I agree. I was going to add “yet” myself. Another thing I’ve thought about is that depression, or a degree of it, is humanizing. This is my last reference to Trump for this conversation. If Donald Trump suffered from depression at all, as opposed to a variety of sociopathology including but certainly not limited to narcissism, he’d be a different man. It usually does come with a degree of empathy. I go nuts when people say he’s narcissistic like that’s the whole answer. I don’t know that many people who are inclined to depression who don’t also have a certain empathic mode. I mean, there’s a much wider range, if you ask me.

He seems unhappy but not depressed.

Correct.

How did writing the book change the way you thought about your mother?

Yes, I think of her as a victim of her time. At 16, she had to leave Frankfurt, which she very much loved. Her father was an upper-middle-class lawyer, and they went to what was then Palestine. Her life dramatically changed. They had very little money. The British mandate took over their house. She couldn’t finish school. I think things would have gone very differently for her had that not happened. She probably would have pursued some form of fuller career. As it was, she did become a teacher. … I think she had a lot of ambition. She also wrote.

You say very clearly that you don’t want to make the same mistakes with your daughter and that you hope that your daughter doesn’t struggle with depression. What does your daughter think of the book?

Let me hasten to say that my daughter makes it a habit to not read most of what I write, I think self-protectively. She knows little bits and pieces of the book, but she hasn’t read the whole book at all. I wrote a piece some years ago for the Times called “Is Depression Inherited?” attempting to clear up that depression is at best 50 percent genetic. You have biological predisposition, but then you need triggers in your life. I would say my daughter is complicated and moody, the word my mother used about me, but not particularly depressed, I’m happy to say.

You never worry that writing will make it difficult for her?

No, I do worry. It hasn’t stopped. ... I mean, there are things I don’t write. The thing about candid autobiographical writing is you never know what the writer didn’t say. Do you know what I mean?

I sensed that with your book, but you also talk about her drinking and things like that.

That part I read to her. I didn’t mean that she was a major alcoholic. I read her that scene actually because I was worried she wouldn’t like it. My daughter is a deeply, deeply independent-minded soul. I think she takes all this with an enormous grain of salt.

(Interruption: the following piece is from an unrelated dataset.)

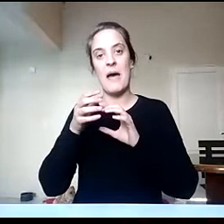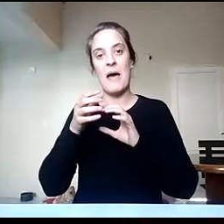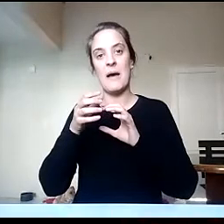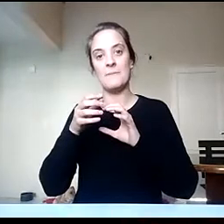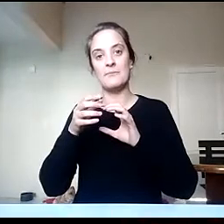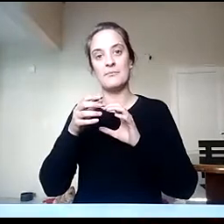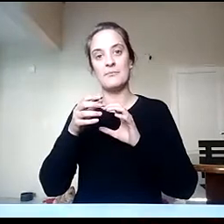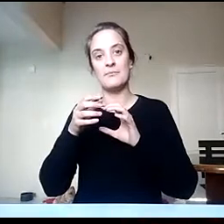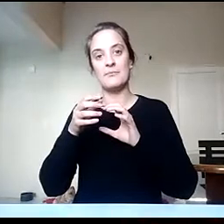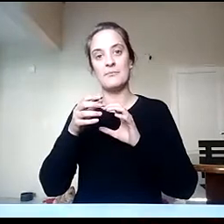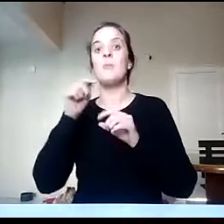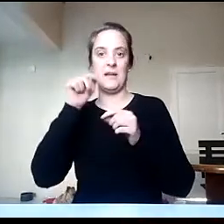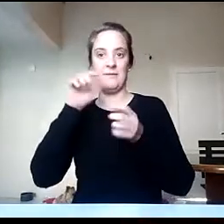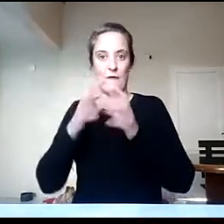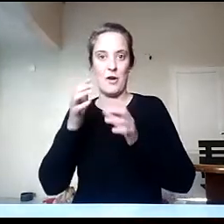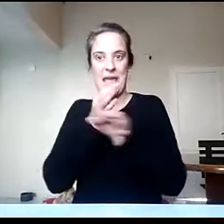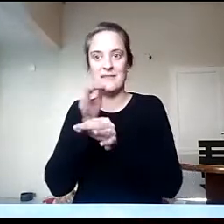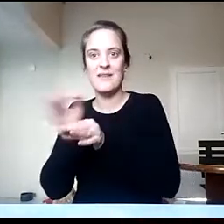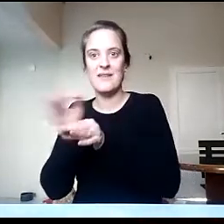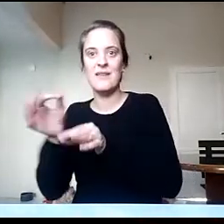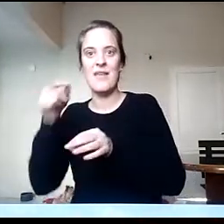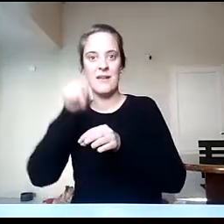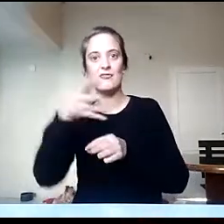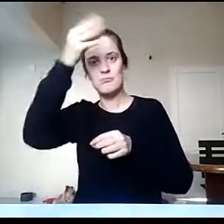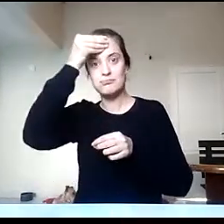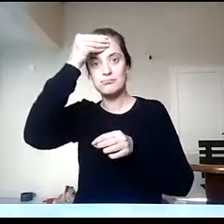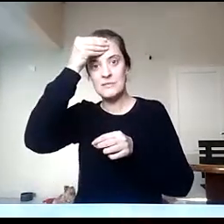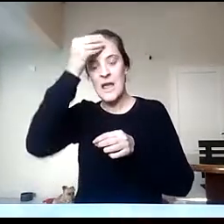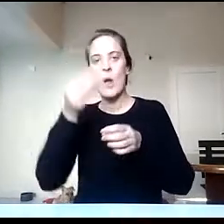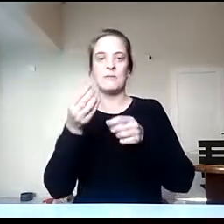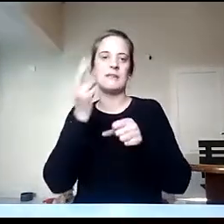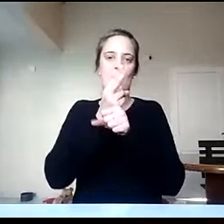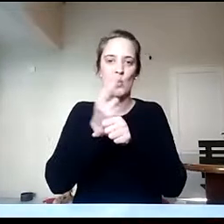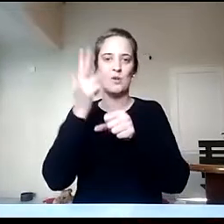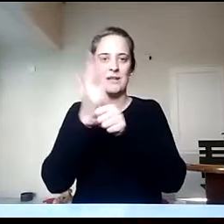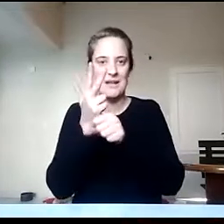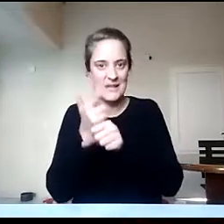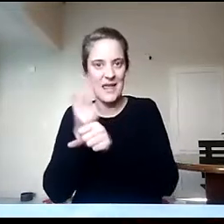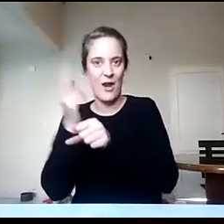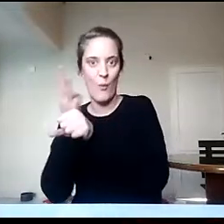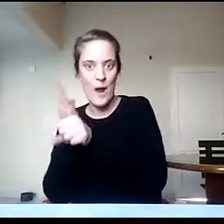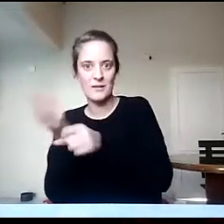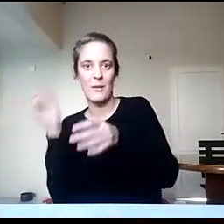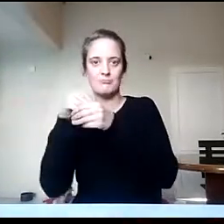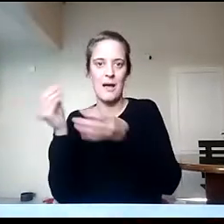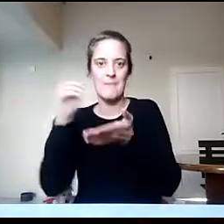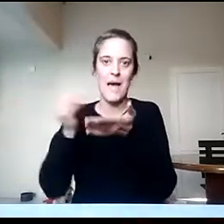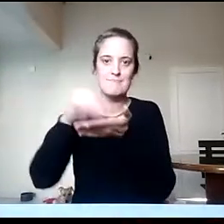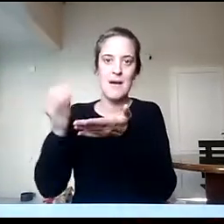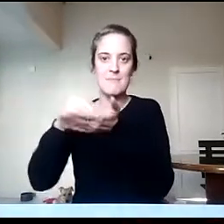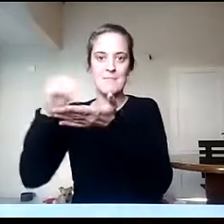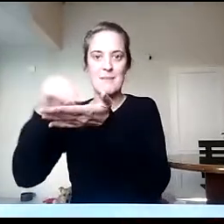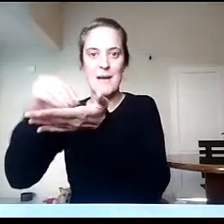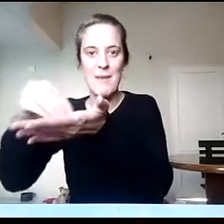de segundo año, tercero y finalmente cuarto año con la práctica profesional y la intervención de los estudiantes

Have you ever talked to her up front recently about the mistakes that your mother made and whether she feels that you’re making them?

Yes, I have. We do talk. I feel she was burdened with witnessing some of my depression at its most severe. When she was very young, I would leave. The last time I was enormously depressed frankly wasn’t so, so long ago. It happened to have been when I tried going off medication last summer. It had horrendous results. She saw me very, very depressed. I do feel I wish I could have protected her against that.

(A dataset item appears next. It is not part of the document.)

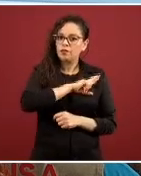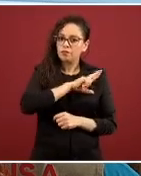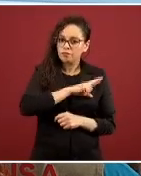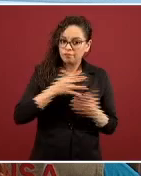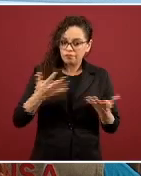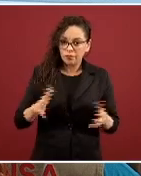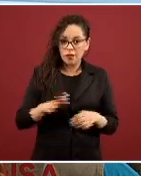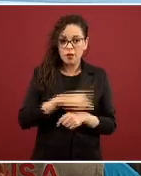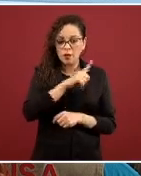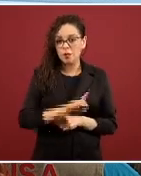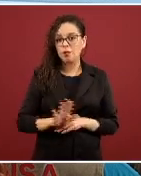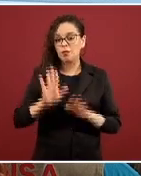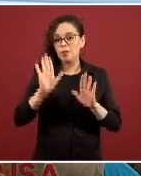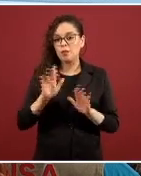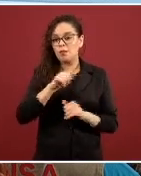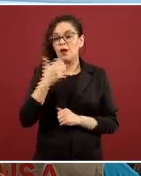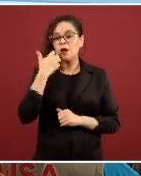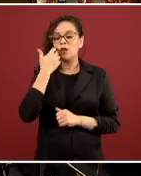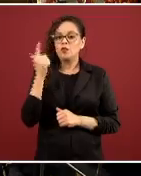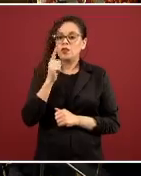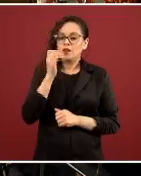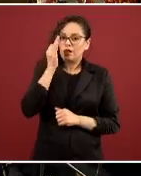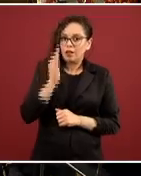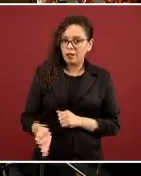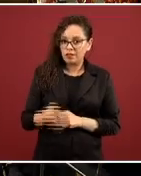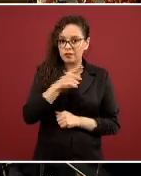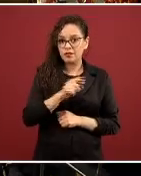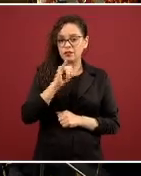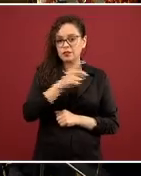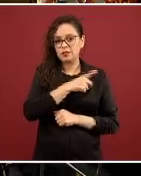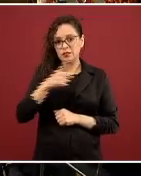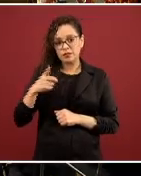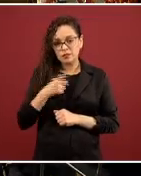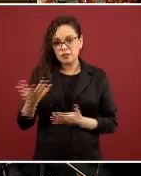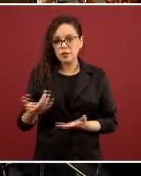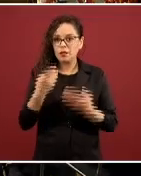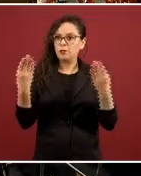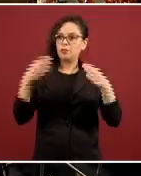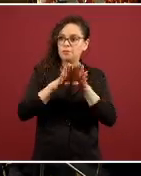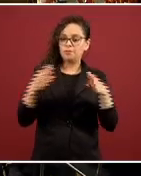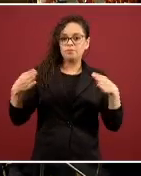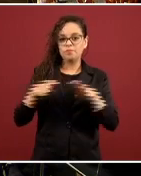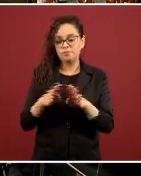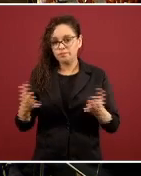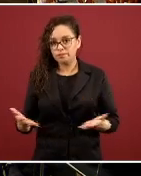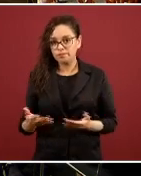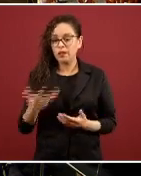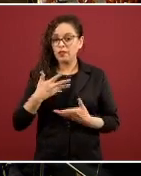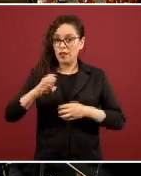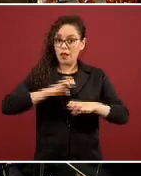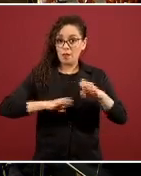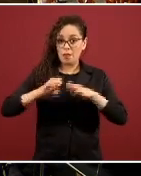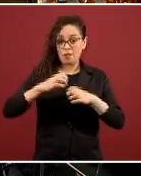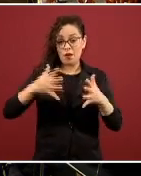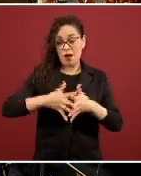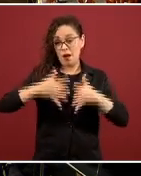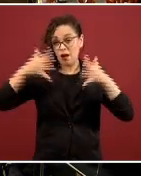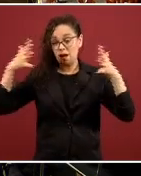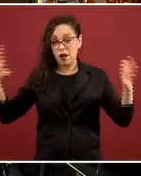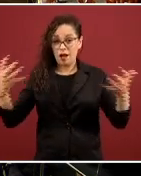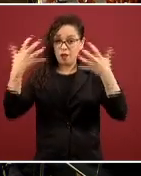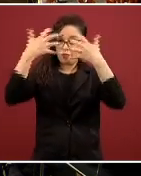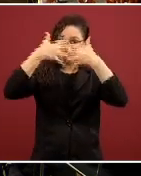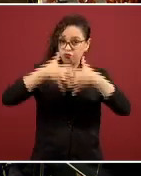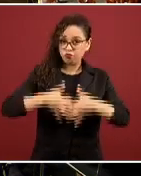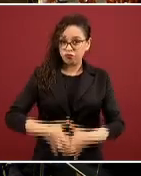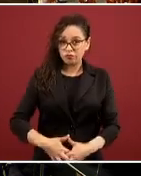resistentes a incorporar estas medidas. Hay empresas grandes del sector industrial que han tardado mucho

I suppose though one difference would be that you’re able to talk to her in a more up-front way than your mother was able to talk to you about certain things, right?

Right. Right. Certainly more up front. I don’t keep many secrets. Maybe that has its own drawbacks, to not spare her enough. But I don’t act like she can’t know things. Anyway, I couldn’t cover up when I was very depressed. It isn’t easy to cover it up in the end.